The purpose of this study was to explore the effects of four types of planning conditions (i.e., CP, IP, IPCP, and NP) on EFL learners’ L2 writing quality and to investigate whether planning conditions could influence learning transfer from the pedagogic task to the new task. The results indicated that the learners under CP condition produced writings with higher syntactic complexity than the learners under IP, IPCP, and NP conditions for both tasks. In this section, the limitations of the study are discussed, followed by the implications.

Limitations

This study is not without limitations. First, this study did not investigate whether individual differences such as motivation, self-efficacy, language aptitude might influence the observed advantage of CP across both the pedagogic task and the new task. Future studies should consider using validated instruments (e.g., questionnaires, interviews) to delve into the potential mediating role of individual differences in the effects of planning conditions. Second, this study was only concerned with the planning implementation regarding participatory structure manipulated as individual and collaborative planning. Future studies could explore the relationships between other implementation options and students’ writing quality. Specifically, options worth exploring include time allocation to planning, focus of planning, access to planning notes, guidance for planning, and language use during planning (Ellis, 2022). For example, it might be interesting to explore the potential different effects of guided and unguided planning on student writing and students’ perceptions of the two types of planning tasks. Third, this study did not investigate how students under different planning conditions actually used the planning time and how they perceived the roles of planning conditions in learning transfer from the pedagogic task to the new task. Future studies could address these questions through think-aloud protocols and self-report questionnaires, with the former being used to identify students’ cognitive, emotional, and motivational processes while planning and the latter being used to identify students’ perceptions of planning tasks (Panadero, 2023). Finally, the student participants in this study were Chinese EFL students with intermediate proficiency levels, so researchers and L2 writing teachers should be cautious about generalizing the results of this study to students with other proficiency levels or in different instructional contexts.

Implications

This study failed to observe advantages of CP in the majority of CAF measures except for syntactic complexity. Like any experimental studies in the field, this study has the following implications. First, if students under CP condition are asked to do unstructured pre-writing task, teachers should be involved in the task to provide assistance when necessary. Also, the help should be tailored based on teachers’ observations or judgements of students’ individual differences. With teachers’ involvement and tailored assistance, it is expected that students can benefit more from such task.
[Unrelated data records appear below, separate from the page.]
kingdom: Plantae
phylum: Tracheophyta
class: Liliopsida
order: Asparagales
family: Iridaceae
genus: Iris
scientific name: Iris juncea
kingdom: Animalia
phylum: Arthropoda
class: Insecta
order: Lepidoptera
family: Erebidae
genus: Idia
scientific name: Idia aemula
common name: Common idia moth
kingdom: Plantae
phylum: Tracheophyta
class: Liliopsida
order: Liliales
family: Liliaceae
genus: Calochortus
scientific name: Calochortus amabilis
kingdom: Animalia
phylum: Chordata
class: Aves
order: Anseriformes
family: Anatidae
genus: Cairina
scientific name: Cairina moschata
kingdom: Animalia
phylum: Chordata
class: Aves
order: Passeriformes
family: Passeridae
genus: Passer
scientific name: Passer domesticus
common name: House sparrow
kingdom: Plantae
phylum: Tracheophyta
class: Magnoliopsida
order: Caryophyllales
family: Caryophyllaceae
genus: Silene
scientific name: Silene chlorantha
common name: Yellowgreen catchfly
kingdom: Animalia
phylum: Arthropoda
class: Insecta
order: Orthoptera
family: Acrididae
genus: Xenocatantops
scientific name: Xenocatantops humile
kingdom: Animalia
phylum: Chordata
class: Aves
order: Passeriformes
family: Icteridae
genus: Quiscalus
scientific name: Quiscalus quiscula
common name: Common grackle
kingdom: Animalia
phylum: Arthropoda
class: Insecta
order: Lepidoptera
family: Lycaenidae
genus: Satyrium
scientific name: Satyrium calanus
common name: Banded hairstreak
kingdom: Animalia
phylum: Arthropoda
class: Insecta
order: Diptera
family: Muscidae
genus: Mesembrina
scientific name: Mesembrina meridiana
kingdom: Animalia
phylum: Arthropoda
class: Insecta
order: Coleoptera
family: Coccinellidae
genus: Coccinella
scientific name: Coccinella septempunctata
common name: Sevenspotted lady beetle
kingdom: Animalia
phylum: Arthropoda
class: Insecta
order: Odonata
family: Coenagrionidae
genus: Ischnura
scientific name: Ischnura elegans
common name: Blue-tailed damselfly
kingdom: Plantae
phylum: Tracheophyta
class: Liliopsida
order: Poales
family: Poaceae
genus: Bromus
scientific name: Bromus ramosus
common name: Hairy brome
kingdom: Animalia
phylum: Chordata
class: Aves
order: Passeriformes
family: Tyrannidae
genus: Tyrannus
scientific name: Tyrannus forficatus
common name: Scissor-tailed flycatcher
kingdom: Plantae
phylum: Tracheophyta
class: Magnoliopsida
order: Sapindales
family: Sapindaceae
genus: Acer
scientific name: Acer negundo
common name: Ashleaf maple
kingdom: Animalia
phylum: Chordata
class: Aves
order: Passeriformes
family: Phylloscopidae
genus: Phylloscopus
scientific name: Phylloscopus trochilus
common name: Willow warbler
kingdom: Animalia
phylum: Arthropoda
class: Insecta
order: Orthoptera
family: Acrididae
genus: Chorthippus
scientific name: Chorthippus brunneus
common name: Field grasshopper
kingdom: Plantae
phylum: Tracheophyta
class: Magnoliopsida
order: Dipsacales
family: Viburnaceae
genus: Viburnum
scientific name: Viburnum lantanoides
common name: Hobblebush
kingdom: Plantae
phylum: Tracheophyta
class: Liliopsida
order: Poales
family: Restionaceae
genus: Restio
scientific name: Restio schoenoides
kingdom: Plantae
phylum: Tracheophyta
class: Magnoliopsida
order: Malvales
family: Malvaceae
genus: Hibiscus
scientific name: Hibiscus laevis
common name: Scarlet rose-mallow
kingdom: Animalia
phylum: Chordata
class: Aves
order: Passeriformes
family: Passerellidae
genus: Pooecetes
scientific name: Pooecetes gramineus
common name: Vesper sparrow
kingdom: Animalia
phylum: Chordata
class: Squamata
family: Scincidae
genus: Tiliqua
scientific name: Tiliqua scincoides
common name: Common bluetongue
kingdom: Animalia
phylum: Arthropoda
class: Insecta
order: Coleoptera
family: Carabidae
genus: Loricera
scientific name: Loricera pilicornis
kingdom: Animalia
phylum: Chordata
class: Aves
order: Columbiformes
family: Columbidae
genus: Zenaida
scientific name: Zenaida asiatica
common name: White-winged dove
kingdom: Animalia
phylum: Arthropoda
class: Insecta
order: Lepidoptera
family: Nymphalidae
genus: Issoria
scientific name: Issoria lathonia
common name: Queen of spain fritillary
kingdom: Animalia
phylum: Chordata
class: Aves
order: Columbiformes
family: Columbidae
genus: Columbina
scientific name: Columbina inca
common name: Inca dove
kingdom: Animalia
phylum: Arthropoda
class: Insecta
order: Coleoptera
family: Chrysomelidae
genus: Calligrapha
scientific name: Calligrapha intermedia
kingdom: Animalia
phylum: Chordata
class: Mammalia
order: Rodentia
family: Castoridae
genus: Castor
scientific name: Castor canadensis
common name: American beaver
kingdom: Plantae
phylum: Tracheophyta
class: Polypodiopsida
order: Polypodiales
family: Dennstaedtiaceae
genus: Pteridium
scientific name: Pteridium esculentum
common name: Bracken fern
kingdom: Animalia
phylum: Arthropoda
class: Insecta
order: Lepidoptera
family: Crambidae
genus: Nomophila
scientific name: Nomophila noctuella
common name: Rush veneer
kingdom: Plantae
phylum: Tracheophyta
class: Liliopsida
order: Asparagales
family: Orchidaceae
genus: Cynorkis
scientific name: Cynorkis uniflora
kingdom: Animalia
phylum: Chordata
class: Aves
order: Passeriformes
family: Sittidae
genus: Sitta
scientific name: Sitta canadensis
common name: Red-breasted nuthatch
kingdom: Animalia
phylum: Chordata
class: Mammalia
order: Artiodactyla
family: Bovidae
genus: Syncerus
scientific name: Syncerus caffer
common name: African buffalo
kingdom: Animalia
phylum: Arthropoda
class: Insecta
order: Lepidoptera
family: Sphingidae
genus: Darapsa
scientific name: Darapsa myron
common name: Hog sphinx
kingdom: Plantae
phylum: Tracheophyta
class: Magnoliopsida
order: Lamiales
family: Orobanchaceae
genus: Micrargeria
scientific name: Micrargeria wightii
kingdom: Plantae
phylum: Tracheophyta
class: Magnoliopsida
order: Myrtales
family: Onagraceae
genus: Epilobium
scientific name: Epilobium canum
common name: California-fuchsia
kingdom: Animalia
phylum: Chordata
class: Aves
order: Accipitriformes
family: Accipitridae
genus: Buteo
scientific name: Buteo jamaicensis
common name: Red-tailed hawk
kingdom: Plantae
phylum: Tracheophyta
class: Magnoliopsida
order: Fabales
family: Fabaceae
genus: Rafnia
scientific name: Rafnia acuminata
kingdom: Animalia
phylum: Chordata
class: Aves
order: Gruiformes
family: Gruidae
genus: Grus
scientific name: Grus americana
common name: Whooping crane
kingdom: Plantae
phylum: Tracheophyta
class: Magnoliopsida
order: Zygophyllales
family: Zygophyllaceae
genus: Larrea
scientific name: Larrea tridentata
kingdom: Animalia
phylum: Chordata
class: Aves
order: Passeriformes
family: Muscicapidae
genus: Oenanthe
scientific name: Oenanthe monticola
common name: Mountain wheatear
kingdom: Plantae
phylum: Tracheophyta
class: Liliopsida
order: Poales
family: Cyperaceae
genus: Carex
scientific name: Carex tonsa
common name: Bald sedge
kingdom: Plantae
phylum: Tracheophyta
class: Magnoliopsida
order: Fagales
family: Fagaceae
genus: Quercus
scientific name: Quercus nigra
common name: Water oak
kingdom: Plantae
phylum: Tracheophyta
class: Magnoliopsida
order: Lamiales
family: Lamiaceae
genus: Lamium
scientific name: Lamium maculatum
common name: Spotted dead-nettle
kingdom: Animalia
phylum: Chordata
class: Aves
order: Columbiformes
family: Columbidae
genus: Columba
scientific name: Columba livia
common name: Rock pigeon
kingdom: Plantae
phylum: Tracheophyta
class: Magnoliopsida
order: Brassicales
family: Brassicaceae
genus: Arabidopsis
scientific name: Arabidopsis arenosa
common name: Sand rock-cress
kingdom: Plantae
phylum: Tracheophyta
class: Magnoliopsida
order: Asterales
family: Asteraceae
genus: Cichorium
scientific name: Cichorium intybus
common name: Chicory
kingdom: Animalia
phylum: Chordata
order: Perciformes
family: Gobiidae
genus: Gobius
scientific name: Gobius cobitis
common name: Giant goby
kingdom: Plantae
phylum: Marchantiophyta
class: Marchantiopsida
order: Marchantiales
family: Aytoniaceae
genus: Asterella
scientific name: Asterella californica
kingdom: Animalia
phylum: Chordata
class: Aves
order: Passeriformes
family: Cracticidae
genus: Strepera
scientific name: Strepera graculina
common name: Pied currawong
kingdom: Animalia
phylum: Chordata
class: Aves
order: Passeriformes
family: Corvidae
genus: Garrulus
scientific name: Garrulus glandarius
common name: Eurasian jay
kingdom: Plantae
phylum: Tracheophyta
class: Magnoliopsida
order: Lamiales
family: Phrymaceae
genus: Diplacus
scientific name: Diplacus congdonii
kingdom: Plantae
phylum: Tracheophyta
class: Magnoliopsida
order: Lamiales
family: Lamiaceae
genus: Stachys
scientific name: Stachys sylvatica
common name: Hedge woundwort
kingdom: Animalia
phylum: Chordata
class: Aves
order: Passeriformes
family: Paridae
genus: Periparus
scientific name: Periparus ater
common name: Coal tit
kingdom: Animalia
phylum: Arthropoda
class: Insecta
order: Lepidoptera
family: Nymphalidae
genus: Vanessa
Second, while implementing CP in L2 writing class, teachers may want to use writing tasks or genres with which students can tack advantage of CP. Referring to Tavakoli and Rezazadeh (2014), an argumentative writing task might impose more cognitive load on learners than a narrative writing task. This is particularly the case during CP stage (Franken and Haslett, 2002) as an argumentative task can elicit high content interactivity that requires student under the CP condition to synthesize much discrete information (Sweller, 1994). In such cases, it was likely for the students to feel concerned or even anxious when doing an argumentative task, which might, in turn, offset any potential advantages of CP. Third, pre-task planning, implemented individually or collaboratively, should be used with caution by writing teachers in EFL context. Students’ acceptance and familiarity with planning should be thoroughly examined prior to applying it to writing instruction. In other words, students may not want to include such planning in their writing process if they are used to online planning. For those who are willing to incorporate it into their writing process, they may need more assistance from teachers as they might lack experience with it.